[[ Record extracts, beginning ]]

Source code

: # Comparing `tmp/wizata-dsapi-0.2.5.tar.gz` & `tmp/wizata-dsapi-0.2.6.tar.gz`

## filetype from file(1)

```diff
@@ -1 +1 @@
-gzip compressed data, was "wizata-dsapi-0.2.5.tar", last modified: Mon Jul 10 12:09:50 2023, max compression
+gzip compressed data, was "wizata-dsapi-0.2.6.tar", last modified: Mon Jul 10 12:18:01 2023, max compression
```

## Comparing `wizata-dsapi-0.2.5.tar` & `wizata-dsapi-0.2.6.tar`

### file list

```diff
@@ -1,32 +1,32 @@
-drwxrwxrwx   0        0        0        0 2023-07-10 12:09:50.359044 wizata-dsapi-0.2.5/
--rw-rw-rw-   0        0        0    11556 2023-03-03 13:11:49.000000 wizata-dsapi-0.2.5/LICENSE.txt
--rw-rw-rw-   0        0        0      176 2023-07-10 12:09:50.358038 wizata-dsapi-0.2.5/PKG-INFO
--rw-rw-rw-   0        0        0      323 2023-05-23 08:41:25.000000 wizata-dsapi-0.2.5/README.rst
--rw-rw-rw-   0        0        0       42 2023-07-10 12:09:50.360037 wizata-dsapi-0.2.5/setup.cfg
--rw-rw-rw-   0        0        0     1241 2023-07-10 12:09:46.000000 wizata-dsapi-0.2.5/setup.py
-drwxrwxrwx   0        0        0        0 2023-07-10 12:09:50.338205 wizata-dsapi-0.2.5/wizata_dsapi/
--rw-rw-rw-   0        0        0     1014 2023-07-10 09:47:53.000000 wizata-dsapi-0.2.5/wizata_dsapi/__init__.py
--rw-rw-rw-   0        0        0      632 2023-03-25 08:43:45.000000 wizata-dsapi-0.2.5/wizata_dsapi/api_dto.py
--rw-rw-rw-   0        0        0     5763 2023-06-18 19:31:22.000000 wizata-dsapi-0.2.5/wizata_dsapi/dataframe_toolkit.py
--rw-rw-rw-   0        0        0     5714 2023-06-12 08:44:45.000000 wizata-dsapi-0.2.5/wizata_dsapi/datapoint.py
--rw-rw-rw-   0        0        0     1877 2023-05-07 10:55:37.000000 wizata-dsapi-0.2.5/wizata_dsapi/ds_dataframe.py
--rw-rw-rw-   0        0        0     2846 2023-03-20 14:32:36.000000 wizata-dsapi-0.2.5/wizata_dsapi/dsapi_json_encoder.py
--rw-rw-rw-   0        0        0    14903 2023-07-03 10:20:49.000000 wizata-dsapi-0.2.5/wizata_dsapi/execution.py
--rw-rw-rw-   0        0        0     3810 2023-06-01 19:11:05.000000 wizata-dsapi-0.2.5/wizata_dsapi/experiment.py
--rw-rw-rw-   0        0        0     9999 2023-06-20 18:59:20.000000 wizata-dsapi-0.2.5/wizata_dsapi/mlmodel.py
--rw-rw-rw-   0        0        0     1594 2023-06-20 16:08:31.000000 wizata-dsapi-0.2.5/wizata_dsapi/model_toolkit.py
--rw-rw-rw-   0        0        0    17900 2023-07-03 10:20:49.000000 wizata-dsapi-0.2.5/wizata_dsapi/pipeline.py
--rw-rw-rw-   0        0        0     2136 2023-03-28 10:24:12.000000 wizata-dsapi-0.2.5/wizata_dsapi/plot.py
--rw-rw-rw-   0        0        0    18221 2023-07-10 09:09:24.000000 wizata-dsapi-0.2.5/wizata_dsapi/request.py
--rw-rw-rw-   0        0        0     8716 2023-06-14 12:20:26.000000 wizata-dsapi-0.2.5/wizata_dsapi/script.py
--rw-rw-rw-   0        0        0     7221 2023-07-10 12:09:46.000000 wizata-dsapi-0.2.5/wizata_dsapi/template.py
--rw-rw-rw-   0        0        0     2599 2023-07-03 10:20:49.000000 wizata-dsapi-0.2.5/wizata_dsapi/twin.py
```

[[ Record extracts, end ]]

◆ Work instructions
Apply a filter for "modified" to the entries and show each line that passes.

◆ Response to the task
-gzip compressed data, was "wizata-dsapi-0.2.5.tar", last modified: Mon Jul 10 12:09:50 2023, max compression
+gzip compressed data, was "wizata-dsapi-0.2.6.tar", last modified: Mon Jul 10 12:18:01 2023, max compression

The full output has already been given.